Data collected in Part I of this study were further analyzed by using mathematical modeling methods. Out of the nine unstructured population models tested, no model could fit the insect numbers under all of the tested conditions. This analysis showed that Cryptolestes ferrugineus (Stephens) (Coleoptera: Laemophloeidae) inside small patches (50 ml volume) had different characterization of population dynamics from that inside large patches (18 liter volume) and had different population demography when the insect number at the previous time was different. The key factor analysis showed that the first two main factors influencing the population dynamics were the temperature and the previous insect numbers. The total numbers of insects increased with the increase of sum of degree days. However, the degree day model developed based on the constant temperatures could not predict insect numbers under fluctuating temperatures. A newly developed model, which used the result of the unstructured population models, key factor analysis, and the degree day model, could explain about 66% of the insect numbers under fluctuating temperature conditions.

Chill-coma and Minimum Movement Temperatures of Stored-Product Beetles in Stored Wheat.

The minimum temperature at which stored-product insects can move inside stored grain bulks with different grain moisture contents is not known.

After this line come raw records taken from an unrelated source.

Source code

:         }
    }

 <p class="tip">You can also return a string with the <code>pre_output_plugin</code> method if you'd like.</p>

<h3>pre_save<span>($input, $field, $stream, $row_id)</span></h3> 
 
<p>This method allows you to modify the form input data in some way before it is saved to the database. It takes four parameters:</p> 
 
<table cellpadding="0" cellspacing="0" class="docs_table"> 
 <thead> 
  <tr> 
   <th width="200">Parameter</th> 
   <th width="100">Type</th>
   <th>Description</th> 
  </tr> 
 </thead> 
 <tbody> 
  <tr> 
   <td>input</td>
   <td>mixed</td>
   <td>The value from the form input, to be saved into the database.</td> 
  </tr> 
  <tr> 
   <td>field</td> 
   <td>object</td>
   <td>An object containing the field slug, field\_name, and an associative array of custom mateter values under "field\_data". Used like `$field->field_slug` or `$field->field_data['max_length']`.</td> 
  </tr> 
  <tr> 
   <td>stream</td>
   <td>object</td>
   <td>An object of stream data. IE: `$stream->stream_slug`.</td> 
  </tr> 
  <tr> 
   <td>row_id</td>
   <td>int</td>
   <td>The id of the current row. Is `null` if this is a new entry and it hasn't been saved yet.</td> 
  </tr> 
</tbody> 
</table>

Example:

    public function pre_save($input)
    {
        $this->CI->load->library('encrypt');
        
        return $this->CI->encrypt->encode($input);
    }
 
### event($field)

The movement of adults of four stored-product insects, Cryptolestes ferrugineus (Stephens), Tribolium castaneum (Herbst), Sitophilus oryzae (L.), and Sitophilus zeamais (Motschulsky), at low temperatures inside jars or bulks of wheat with 11.1 or 16.0% moisture content was measured. Spontaneous walking stops (SMh), CCT (no movement after shaken), and minimum movement (TMmin, caught in probe pitfall traps) temperatures were determined at stepped-decrease of temperature. The ranges of SMh, CCT, and TMmin temperatures of the four stored-products beetles were 4.0 to 9.0°C, 2.0 to 8.0°C, and 6.0 to 11.5°C, respectively. The TMmin was ∼3°C higher than the SMh for all the tested beetles. C. ferrugineus had the lowest SMh, CCT, and TMmin temperatures, whereas S. zeamais had the highest values of these determined temperatures. C. ferrugineus under a faster stepped-decrease of temperature had higher SMh, CCT, and TMmin temperatures than that under a slower stepped-decrease of temperature, while adults of T. castaneum were not influenced by the temperature decrease rate. The two species of Sitophilus did not survive to the end of the experiment at the faster stepped-decrease of temperature. Two grain moisture contents did not affect these determined temperatures for all tested species.